**Texto:**
===

Estamos vivendo uma época em que, em nome de uma pretensa popularidade, opiniões infundadas são difundidas e analisadas como se válidas. Está neste debate aparentemente amplo o perigo que deturpa a ética do diálogo. Ao equalizar ciência e achismo, a primeira perde relevância, enquanto a segunda eleva-se a um posto que jamais mereceu.

Mas assim é o mundo da pós-verdade, onde fatos são deixados de lado em prol de um discurso que toque à emoção e a crenças pessoais. É não apenas natural que em meio à pandemia, os instintos mais primitivos sejam ativados, que o medo domine o pensamento e dele se extraia o não-raciocínio. Assim, diante da complexidade e da incerteza, volta-se ao que escreveu o americano H. L. Mencken, “para todo problema complexo existe sempre uma solução simples, elegante e completamente errada.”

Perante a incapacidade de absorver a estrutura lógica de uma ciência que se ancora em metodologias comprobatórias, com variantes e regras demais, porém estritamente factual, reduz-se o campo de visão ao que determina o estômago e experiências prévias, a ouvir-dizer, encaixando narrativas a ideias pré-concebidas que são o expurgo da ignorância.

Ao considerar a reabertura do comércio e querer promover o isolamento vertical, os pressionadores do poder público abandonaram qualquer cunho científico, qualquer medida verificadora de validez, e apelam a uma crença de que brasileiro tudo pode, com fé, ginga e um jeitinho que é só nosso, mestres da gambiarra que somos.

===

**Dados extraídos:**
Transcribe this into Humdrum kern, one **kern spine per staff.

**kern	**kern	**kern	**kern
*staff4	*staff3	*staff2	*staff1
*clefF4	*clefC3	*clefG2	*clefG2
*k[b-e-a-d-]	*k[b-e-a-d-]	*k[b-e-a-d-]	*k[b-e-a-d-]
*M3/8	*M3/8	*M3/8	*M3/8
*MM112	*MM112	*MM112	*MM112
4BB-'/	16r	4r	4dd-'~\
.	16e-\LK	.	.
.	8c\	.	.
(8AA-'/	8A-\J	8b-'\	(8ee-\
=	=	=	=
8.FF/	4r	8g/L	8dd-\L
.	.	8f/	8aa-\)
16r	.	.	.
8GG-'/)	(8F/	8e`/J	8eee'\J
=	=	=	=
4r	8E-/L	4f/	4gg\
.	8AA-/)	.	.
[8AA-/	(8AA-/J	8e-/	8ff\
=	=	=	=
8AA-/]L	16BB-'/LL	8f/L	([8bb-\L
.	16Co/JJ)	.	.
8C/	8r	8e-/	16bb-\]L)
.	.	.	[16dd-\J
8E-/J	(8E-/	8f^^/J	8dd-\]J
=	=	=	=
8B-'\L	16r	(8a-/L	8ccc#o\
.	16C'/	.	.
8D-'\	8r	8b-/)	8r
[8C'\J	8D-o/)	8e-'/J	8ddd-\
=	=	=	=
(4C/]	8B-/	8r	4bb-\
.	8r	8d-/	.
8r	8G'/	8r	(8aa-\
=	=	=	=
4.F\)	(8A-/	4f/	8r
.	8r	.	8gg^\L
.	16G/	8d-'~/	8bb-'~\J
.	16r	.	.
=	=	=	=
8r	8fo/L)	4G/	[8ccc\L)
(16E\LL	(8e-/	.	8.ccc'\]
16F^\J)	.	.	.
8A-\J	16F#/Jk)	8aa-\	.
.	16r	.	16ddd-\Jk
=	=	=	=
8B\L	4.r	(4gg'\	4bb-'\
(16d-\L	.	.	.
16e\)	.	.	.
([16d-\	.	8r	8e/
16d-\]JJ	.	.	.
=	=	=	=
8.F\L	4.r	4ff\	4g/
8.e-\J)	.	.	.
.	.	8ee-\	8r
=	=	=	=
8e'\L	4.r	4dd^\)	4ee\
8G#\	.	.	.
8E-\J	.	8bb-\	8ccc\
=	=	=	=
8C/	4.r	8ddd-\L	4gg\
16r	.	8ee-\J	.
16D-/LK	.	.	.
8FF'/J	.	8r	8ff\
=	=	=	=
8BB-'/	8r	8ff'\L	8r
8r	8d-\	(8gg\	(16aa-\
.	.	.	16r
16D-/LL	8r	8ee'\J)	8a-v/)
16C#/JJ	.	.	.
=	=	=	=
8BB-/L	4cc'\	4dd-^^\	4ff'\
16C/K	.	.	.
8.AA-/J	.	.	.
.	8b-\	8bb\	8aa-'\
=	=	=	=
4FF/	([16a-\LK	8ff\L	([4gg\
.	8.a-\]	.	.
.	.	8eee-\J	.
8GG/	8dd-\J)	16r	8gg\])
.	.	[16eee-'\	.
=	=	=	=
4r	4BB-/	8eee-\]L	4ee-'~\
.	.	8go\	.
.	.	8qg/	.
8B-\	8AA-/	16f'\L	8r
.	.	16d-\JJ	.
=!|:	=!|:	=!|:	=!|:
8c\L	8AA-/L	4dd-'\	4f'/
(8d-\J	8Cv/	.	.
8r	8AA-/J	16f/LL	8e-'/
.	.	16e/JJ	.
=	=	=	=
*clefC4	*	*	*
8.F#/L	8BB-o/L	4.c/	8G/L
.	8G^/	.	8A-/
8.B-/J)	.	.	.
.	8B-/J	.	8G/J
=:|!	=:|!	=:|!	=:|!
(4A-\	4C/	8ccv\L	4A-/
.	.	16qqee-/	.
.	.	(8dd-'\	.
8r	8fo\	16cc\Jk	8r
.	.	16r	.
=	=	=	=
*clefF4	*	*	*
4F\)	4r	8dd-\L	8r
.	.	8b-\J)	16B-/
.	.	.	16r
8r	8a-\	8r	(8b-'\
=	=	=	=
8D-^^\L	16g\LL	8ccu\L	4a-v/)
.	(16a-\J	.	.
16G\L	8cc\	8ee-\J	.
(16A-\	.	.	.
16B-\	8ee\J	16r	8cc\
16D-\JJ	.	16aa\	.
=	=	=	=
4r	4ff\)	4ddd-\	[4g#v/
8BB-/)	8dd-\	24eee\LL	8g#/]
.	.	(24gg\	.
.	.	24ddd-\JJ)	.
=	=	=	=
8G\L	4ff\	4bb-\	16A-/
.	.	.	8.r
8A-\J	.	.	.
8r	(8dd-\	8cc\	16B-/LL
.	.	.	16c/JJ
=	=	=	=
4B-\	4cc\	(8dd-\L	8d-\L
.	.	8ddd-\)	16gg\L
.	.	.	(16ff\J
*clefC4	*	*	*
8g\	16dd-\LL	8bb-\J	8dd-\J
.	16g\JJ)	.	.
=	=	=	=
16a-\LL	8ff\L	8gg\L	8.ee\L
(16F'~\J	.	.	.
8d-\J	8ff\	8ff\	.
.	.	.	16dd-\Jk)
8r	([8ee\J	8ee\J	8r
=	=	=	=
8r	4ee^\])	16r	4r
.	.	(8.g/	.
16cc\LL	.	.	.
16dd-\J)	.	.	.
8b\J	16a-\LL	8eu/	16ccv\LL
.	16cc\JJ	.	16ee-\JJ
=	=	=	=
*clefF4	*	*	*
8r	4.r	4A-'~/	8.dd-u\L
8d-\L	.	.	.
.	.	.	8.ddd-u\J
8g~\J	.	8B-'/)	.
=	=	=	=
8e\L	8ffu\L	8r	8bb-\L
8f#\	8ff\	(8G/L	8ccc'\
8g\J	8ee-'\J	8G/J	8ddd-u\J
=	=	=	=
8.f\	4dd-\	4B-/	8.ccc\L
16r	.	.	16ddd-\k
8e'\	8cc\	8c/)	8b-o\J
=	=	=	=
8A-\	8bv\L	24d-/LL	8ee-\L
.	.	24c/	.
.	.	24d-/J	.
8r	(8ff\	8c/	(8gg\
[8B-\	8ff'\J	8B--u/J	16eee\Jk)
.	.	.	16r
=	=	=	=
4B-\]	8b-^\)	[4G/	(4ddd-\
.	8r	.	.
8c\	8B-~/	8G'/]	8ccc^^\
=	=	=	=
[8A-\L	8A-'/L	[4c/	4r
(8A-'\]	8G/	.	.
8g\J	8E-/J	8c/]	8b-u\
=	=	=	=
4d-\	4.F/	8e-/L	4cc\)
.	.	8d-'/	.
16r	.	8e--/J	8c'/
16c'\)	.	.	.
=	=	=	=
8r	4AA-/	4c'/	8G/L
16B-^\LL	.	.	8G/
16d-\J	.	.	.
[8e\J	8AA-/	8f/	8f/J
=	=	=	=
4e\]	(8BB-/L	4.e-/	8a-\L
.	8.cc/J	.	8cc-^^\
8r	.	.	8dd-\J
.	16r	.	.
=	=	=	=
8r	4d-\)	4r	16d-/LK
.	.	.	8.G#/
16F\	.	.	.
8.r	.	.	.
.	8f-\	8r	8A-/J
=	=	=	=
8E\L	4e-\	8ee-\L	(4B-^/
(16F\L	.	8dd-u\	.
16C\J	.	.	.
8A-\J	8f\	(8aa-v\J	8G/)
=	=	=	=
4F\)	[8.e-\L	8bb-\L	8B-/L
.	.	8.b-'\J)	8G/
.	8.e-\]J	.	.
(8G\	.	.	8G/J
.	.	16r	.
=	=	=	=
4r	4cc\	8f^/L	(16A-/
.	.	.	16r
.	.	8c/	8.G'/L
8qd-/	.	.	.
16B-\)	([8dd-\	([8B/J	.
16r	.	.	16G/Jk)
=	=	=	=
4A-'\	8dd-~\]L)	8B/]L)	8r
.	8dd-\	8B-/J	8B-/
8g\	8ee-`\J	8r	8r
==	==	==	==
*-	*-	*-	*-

===

**Verifique sua compreensão:**
1) No texto sobre a pós-verdade, quais são os qualificativos que a citação de H. L. Mencken atribui à solução para todo problema complexo? Liste todos.
2) Indique se cada afirmação concorda com o texto sobre a pós-verdade. Responda sim ou não e cite as palavras do texto que decidem a questão.
(a) Quando ciência e achismo são equiparados, a ciência perde relevância.
(b) A citação sobre problemas complexos é atribuída a um autor inglês.
(c) Os pressionadores do poder público fundamentaram suas propostas em critérios científicos.
3) Por favor, prolongue o texto sobre a pós-verdade a partir da última frase apresentada.
As linhas não têm nenhum papel nesta atividade.

**Respostas dos exercícios:**
1)
- simples
- elegante
- completamente errada

2)
(a) Sim: "Ao equalizar ciência e achismo, a primeira perde relevância"
(b) Não: "volta-se ao que escreveu o americano H. L. Mencken"
(c) Não: "os pressionadores do poder público abandonaram qualquer cunho científico"

3)
Enquanto o mundo se fecha depois de dispender das mesmas artimanhas narrativas de cá e ter colhido resultados catastróficos, seguimos com a certeza imutável, porque Deus e o jejum hão de prover, porque a temperatura espanta a pandemia que nem vidro blindado, porque o medicamento milagroso haverá de nos salvar, o que são algumas mortes (milhares, dezenas ou centenas de milhares, e daí?) diante da economia? Os outros lá de fora  é que certamente não foram capazes de torcer o suficiente como a gente, brasileiros com muito orgulho e muito amor!

A pluralidade do debate se faz a partir de premissas que buscam o entendimento, partindo de pressupostos da ética do discurso de Habermas e tendo o princípio fundamental de Aristóteles de que não é necessário discutir com alguém que nega os princípios definidos. Assim, não se debate o que nega a ciência, assim como não se aceita ou respeita o que reduz a humanidade alheia nem o que busca impor comportamentos normativos que dizem respeito à esfera meramente pessoal.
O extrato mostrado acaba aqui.